José Gabriel Cornejo
Como observa el profesor J. H. H. Weiler, el diseño de las democracias liberales está íntimamente unido a la libertad de religión, a la valoración del pluralismo y de la tolerancia, y a la neutralidad del Estado frente al sentido religioso de los ciudadanos. Desde la paz de Westfalia, que puso fin al largo conflicto político-religioso etiquetado como la Guerra de los Treinta Años, los Estados modernos de Occidente se han construido sobre los cimientos de la libertad de culto.
En ese sentido, el ciudadano, titular de derechos en toda regla, tiene la posibilidad de creer o no creer, de conservar o de cambiar su religión, según lo dicte su conciencia. El derecho protege dos tipos de libertad: una positiva, de ser religioso, adherirse a un credo y encarnar en la propia vida sus valores y dogmas; y una negativa, de no adherirse ni conducirse según ninguno.
Pero, ¿significa esto que el Estado y la sociedad se beneficien al ignorar el fenómeno religioso en la política pública? Esta es la pregunta a la que inevitablemente nos lleva la decisión de excluir la religión y creencias del último censo nacional realizado por el INEC.
Con dos años de retraso provocado por la pandemia, el censo se realizó entre noviembre y diciembre del 2022. Como es obvio, esta encuesta nacional -que incluye varias categorías de preguntas como privacidad, ubicación geográfica, vivienda, hogar y población- es de primera importancia para contar con cifras indispensables para la definición de política pública.
Sin embargo, entre las preguntas no se incluyó ninguna relacionada con la posición religiosa de los ciudadanos. Es decir, la religión ha pasado a ser la gran invisibilizada. Cuando decimos, ciertamente con razón, que somos un Estado laico, no significa que exista una especie de deber de olvido o abolición del fenómeno religioso. Todo lo contrario, es un llamado a integrar sin imponer y a afirmar sin discriminar.
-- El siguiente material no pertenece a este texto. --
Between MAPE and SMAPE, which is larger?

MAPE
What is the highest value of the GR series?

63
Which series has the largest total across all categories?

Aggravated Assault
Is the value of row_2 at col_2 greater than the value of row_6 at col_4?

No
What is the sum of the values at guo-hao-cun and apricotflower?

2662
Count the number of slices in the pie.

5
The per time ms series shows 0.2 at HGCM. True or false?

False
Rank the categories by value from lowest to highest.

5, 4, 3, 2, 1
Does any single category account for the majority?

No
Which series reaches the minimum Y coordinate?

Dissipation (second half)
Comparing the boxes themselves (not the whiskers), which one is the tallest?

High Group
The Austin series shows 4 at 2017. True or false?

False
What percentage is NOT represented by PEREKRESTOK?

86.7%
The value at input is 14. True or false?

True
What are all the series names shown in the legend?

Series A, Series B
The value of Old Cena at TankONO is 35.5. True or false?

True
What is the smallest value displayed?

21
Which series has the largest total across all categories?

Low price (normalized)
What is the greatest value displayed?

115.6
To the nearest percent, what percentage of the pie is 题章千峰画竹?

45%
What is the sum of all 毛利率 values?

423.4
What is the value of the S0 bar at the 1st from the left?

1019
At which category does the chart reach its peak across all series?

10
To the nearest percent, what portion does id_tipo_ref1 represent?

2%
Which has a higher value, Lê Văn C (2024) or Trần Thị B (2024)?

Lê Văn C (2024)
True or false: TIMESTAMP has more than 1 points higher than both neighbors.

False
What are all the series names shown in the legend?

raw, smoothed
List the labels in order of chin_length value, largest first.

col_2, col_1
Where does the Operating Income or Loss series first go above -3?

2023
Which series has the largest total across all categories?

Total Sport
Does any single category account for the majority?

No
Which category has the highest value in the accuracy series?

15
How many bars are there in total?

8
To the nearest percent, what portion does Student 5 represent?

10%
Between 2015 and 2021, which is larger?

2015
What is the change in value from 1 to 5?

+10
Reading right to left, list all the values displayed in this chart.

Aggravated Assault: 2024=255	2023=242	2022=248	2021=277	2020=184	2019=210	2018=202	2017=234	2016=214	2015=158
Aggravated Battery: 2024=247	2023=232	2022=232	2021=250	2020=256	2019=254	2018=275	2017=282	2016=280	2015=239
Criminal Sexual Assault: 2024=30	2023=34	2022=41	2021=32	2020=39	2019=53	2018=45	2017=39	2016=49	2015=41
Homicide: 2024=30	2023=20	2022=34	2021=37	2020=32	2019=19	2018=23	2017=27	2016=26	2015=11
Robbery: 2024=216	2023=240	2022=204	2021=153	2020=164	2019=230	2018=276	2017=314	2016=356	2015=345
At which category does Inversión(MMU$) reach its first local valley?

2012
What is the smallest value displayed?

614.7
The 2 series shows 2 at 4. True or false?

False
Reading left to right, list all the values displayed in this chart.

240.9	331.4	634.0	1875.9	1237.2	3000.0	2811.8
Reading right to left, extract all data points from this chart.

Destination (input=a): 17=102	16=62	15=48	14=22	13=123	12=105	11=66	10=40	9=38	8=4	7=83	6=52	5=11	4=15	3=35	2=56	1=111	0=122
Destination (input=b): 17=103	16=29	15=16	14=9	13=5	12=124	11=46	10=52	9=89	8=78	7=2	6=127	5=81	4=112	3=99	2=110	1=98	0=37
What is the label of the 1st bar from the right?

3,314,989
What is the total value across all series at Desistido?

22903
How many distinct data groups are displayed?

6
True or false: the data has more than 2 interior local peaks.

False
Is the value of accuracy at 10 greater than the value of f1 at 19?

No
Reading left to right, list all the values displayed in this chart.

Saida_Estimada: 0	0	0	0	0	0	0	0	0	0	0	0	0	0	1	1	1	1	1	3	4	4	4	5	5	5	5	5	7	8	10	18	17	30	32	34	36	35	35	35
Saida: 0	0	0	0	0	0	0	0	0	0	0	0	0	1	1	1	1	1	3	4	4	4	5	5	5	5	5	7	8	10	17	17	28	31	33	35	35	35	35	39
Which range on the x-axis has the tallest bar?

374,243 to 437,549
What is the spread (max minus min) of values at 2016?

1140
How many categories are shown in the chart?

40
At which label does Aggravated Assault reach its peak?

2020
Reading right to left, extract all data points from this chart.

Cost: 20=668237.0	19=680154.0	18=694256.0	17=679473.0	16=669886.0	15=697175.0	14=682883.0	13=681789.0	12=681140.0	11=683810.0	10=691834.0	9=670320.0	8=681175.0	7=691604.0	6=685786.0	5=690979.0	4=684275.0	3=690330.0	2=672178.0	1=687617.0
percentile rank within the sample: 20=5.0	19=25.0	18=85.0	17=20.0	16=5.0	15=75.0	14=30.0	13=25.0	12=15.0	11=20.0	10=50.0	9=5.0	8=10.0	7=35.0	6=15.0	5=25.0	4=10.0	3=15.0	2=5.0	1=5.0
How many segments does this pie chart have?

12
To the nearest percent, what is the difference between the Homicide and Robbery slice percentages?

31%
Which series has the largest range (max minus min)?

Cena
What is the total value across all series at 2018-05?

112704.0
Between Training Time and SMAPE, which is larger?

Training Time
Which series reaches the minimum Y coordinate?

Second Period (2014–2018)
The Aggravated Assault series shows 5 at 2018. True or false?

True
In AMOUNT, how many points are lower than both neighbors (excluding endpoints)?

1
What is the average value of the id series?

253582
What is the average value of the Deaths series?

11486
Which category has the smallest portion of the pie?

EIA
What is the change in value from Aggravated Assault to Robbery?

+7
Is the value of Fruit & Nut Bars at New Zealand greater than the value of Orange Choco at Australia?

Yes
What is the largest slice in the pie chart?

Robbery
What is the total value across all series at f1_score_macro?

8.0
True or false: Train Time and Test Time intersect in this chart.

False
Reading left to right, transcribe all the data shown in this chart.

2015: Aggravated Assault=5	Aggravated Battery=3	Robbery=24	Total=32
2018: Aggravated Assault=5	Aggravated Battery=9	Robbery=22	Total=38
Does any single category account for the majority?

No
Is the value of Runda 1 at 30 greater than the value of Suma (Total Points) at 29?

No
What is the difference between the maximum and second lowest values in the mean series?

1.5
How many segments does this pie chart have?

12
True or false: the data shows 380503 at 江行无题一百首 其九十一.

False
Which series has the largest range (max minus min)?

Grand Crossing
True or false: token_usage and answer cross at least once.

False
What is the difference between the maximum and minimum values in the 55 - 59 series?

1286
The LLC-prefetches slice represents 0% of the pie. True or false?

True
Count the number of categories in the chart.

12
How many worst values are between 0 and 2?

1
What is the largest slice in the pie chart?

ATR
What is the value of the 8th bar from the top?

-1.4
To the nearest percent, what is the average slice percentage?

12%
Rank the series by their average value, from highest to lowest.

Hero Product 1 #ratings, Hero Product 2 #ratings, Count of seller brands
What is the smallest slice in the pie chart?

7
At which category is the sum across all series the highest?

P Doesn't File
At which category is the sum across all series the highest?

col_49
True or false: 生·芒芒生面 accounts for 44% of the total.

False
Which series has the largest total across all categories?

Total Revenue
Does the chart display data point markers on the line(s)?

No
Entre los extremos de un Estado confesional y un Estado laico abolicionista, se encuentran diferentes formas de organización política que permiten vivir la separación entre el Estado y la religión de manera saludable e inclusiva para todos las creencias de los ecuatorianos. La vivencia religiosa o espiritual es un elemento constitutivo de la identidad colectiva de nuestro Estado plurinacional, de tal manera que nutre e informa de valores a nuestra legislación y política.
Por ello debe ser resguardada, pues todos conocemos que una democracia que no está acompañada por un pueblo cohesionado, y con su identidad definida, está pronta a entrar en la unidad de cuidados intensivos.
Al tomar nota de la religión y creencias, el Estado estaría en mejor posición para definir las prioridades de su política pública y legislación, así como del mejor discurso para presentar reformas y del mejor vehículo para dialogar con nuestras diferentes comunidades.
En el caso ecuatoriano, las diferentes formas de religiosidad son indisociables de nuestra identidad. De hecho, además de las alusiones constitucionales a Dios y a la libertad de religión, nuestros símbolos patrios como la bandera o el himno nacional incorporan referencias a la divinidad. Así las cosas, la importancia de la religión en la democracia ecuatoriana es innegable.
Por ello, no se entiende la elección de excluir absolutamente del censo la pregunta sobre la posición religiosa con la que se identifican los ecuatorianos. Pues, ya que el deber más alto del Estado es garantizar derechos y la libertad religiosa es uno de ellos, era elemental contar con información al respecto. No solo por las razones ya expuestas, sino para para conocer la religión y creencias minoritarias, permitiendo así realizar esfuerzos conscientes para que las autoridades estatales las respeten. Parafraseando un aforismo filosófico, no se puede proteger lo que no se conoce.